A mesma entidade refere que no caso dos alunos com perturbações no desenvolvimento, esse preço foi maior, dado que despoletou ou agravou muitas das situações de déficit de atenção com hiperatividade, ansiedade, autismo, transtorno bipolar, transtorno de conduta, depressão, transtornos alimentares, deficiência intelectual e esquizofrenia.
Um outro aspeto negativo é o défice de experiências de socialização, de acesso aos contextos naturais e a atividades sociais, bem como aos grupos de referência; fundamentais para uma construção da personalidade, identificação e desenvolvimento de capacidades, quer na escola, como fora dela, onde a pobreza e a língua materna, quando associados, agravaram mais as desigualdades gritantes que se verificaram.
No caso de crianças com deficiência intelectual, transtornos de aprendizagem ou perturbações da comunicação e comportamento, tudo se agrava, devido a uma maior necessidade dessas vivências para o seu desenvolvimento. O isolamento, o acesso muito deficitário às aprendizagens e todo o afastamento promovido, não permitiram um crescimento adequado nessas áreas, no período etário ótimo para tal.
Mesmo no ensino a distância, os alunos com necessidades específicas não tinham autonomia, nem competências digitais para participar e as famílias não puderam compensar.
Na área da Inclusão e da Educação Especial o desenvolvimento da autonomia, da comunicação, da motricidade e da área socio emocional, constituem a maior fatura paga por estes alunos.
Para além de toda a aprendizagem em contexto perdida, que é a mais rica e eficaz, foram também postas em causa competências básicas comportamentais que predispõem para a aprendizagem, bem como a leitura, a escrita, a manipulação, a realização de atividades práticas e funcionais, ou o acesso ao lúdico.

-.-.-

**LISTA DE TAREFAS**:
A. Reescreva o trecho do texto sobre educação especial desde "Mesmo no ensino" até "por estes alunos.", inclusive, trocando "autonomia" por "independência".
B. Liste as áreas de desenvolvimento que o texto sobre educação especial aponta como a maior fatura paga pelos alunos da Inclusão e da Educação Especial.
C. Segundo o texto sobre educação especial, o que faltava aos alunos com necessidades específicas no ensino a distância?

**MATERIAL ABAIXO**:
-.-.-

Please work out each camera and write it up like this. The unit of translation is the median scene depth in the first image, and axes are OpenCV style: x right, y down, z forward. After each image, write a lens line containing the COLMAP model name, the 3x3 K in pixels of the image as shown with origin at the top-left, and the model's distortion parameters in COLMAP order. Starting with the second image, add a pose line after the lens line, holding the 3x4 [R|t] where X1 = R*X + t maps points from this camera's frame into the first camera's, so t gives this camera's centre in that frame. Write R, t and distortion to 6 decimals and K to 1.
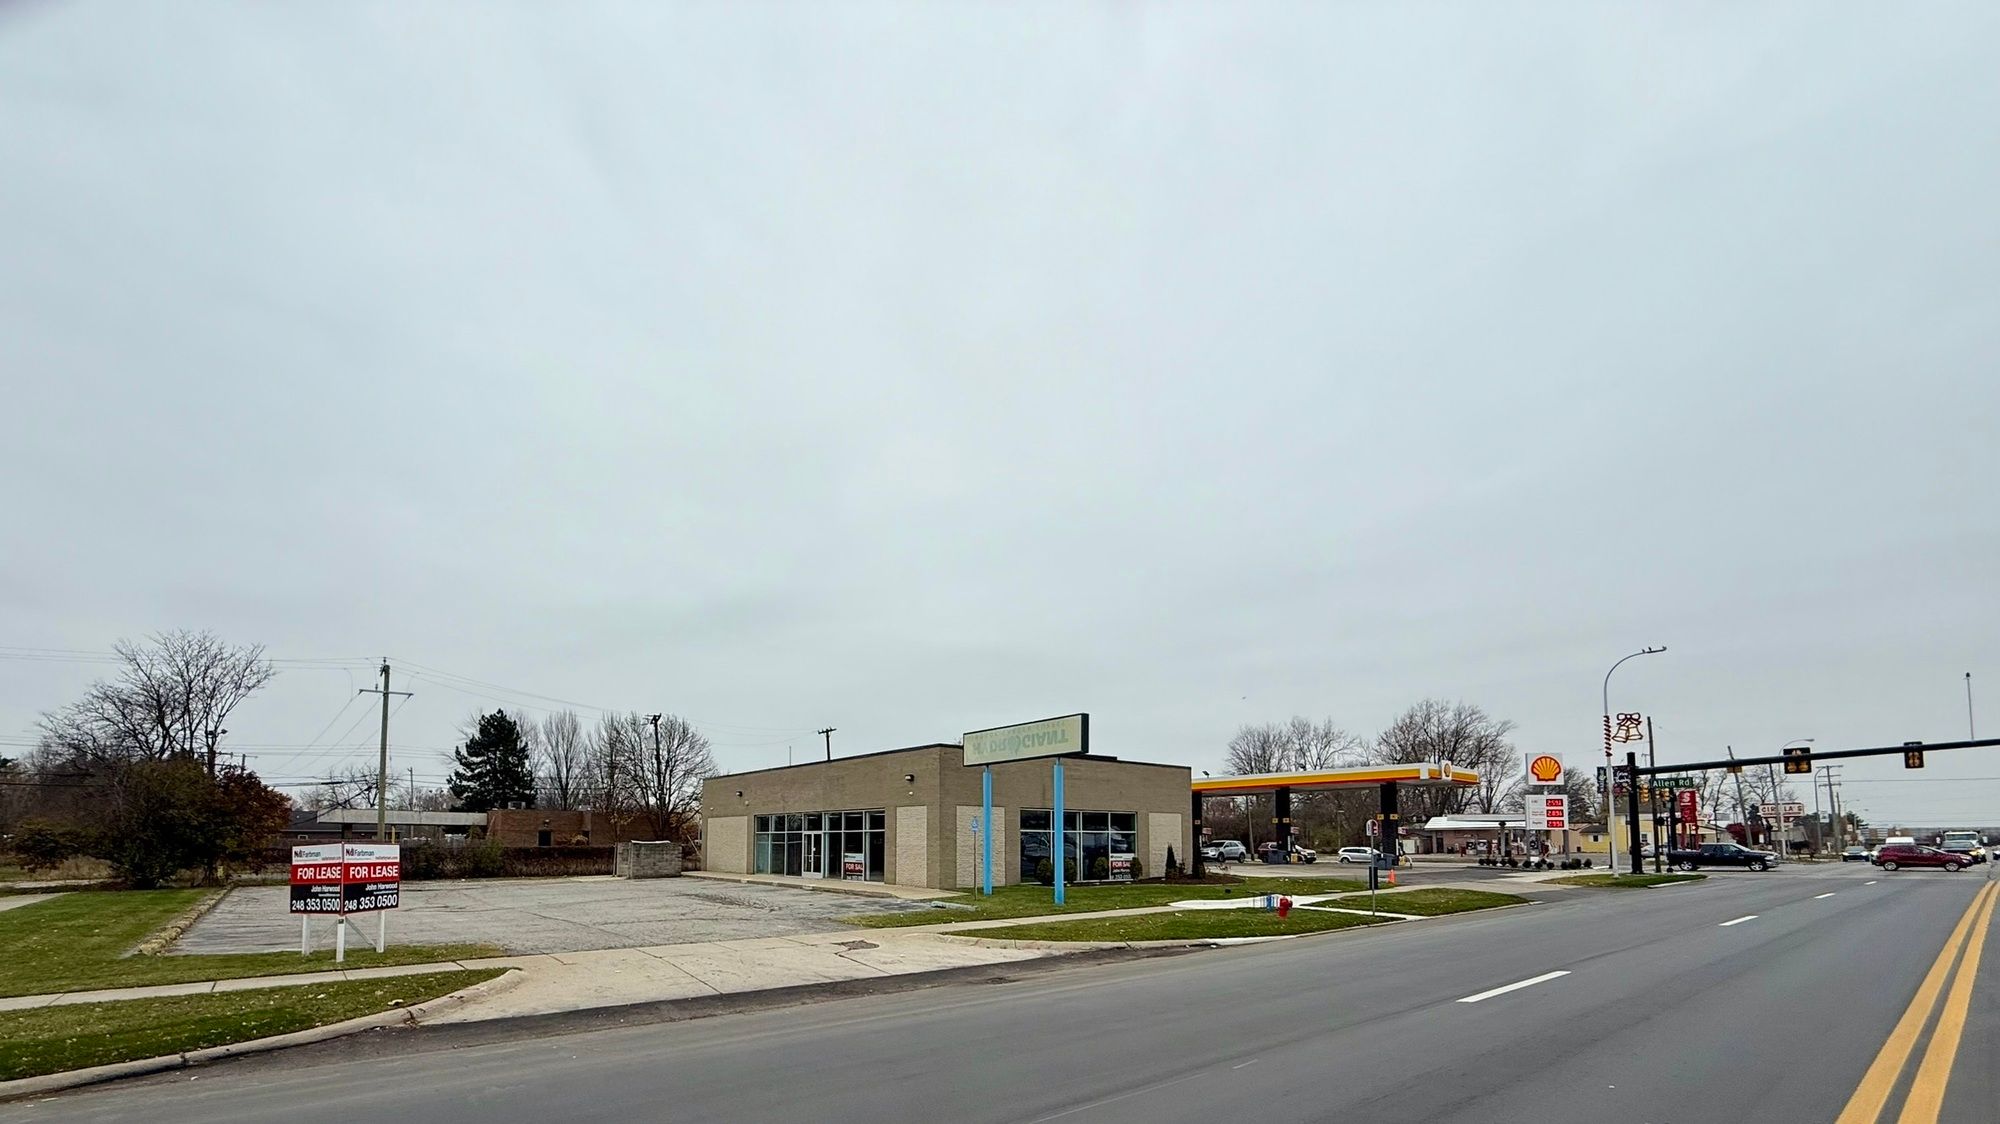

-.-.-

**SOLUÇÕES DAS TAREFAS**:
A.
Mesmo no ensino a distância, os alunos com necessidades específicas não tinham independência, nem competências digitais para participar e as famílias não puderam compensar.
Na área da Inclusão e da Educação Especial o desenvolvimento da independência, da comunicação, da motricidade e da área socio emocional, constituem a maior fatura paga por estes alunos.

B. Autonomia, comunicação, motricidade e área socio emocional.

C. Faltavam-lhes autonomia e competências digitais para participar.